Escapism: our hyper-reality addiction
Generated with AI

We live in an autocorrected world.

  • Social media constantly bombards us with our friends, strangers, and (most of all) our enemies.
  • Photos are color-corrected, sharpened, enhanced, and filtered beyond realism.
  • AI will surpass the point of human recognition and put tailored people/content into our lives.

It feels dystopian when you realize how much time we spend living manufactured lives. Modern humanity has become addicted to hyper-reality.


Hyper-reality is an altered state of mind removed from ordinary life. Hyper-reality is dangerous because it sets unrealistic expectations.

Social media is a familiar example: highly edited photographs and staged videos depict a perfect life. But these platforms only capture a narrow, heavily modified slice. 0.1% is displayed as 100%, preying on our minds and leaving us feeling inadequate.

Why aren’t we living those lives? What are they doing differently?

This question persuades us to run. Instead of confronting the world we live in, we drift into another. This phenomenon is known as Escapism.

Is Escapism healthy?

Vacations can recharge our batteries and prevent burnout. A great movie or book lures you into a thrilling fantasy. Social media isn’t all bad news; It can keep you in touch with old, physically distant friends.

Escapism isn’t inherently wrong; excessive and uncontrolled indulgence poses a problem. The dose is critical.

In modern society, we are constantly fleeing the present. Next time you’re in public, observe how many people are on their phones. It’s probably 90% or more.

Our pockets carry escapism perfection everywhere we go. The iPhone and the internet are the most effective hyper-reality tools ever created.

Since we can escape 24/7, many choose to (unconsciously). Staying present and limiting hyper-reality exposure is essential for a healthy life.

Staying present for dummies

  1. Limit your life to One Stimulus At a Time (OSAT). Most of our waking hours are spent juggling two or more mental tasks. Rarely do we have a moment to dedicate all our attention to a single activity. Here’s what this looks like in practice:
    • When you’re eating, you’re only eating, not watching TV + doom-scrolling.
    • You’re working, not working + listening to music.
    • When you spend quality time with friends/family, your phone is silenced in another room.

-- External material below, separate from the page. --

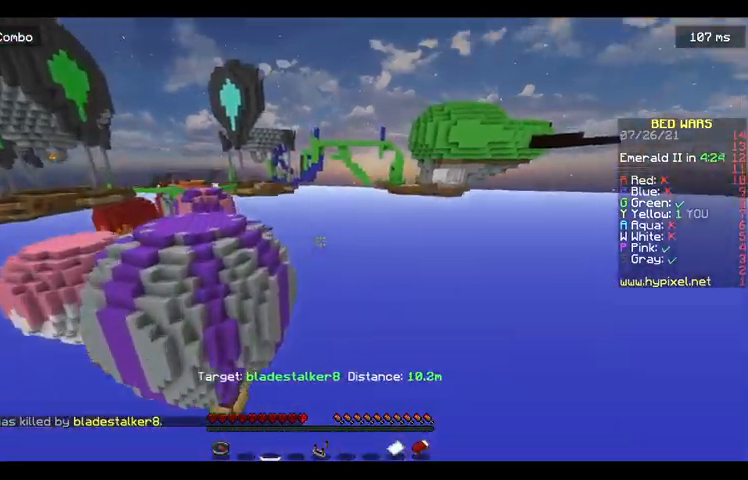
{"keys": ["space", "w"], "mouse": [], "events": [[100, "mouse_right", "up"]]}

  2. Another strategy is gratitude practices. Once or twice a day, write down a list of things you’re grateful for. I do this in the morning and at night, writing at least three things.

    Gratitude helps refocus your mind. You probably won’t say you’re grateful for spending 2 hours on TikTok or getting blackout drunk last night.

  3. Try creating realities. Read books, and let your mind create the world instead of a movie. Making art works, too: Producing instead of consuming.

Some other ideas worth exploring:

  • Spend more time in nature
  • Mindfulness practices
  • Create “Do Not Disturb” time blocks for focused work

I’m not suggesting you abolish movies, drinking, and fun. The dose is critical.

What are you escaping from?

I believe escapism stems from invisible mental roadblocks. Instead of facing problems head-on, we favor hyper-reality. Drinking to forget is easier in the short term, but you will feel like shit tomorrow.

Create space to think. Escapism is devious and hard to surmount. Finding balance in the modern world will take me a lifetime, but progress makes it worthwhile.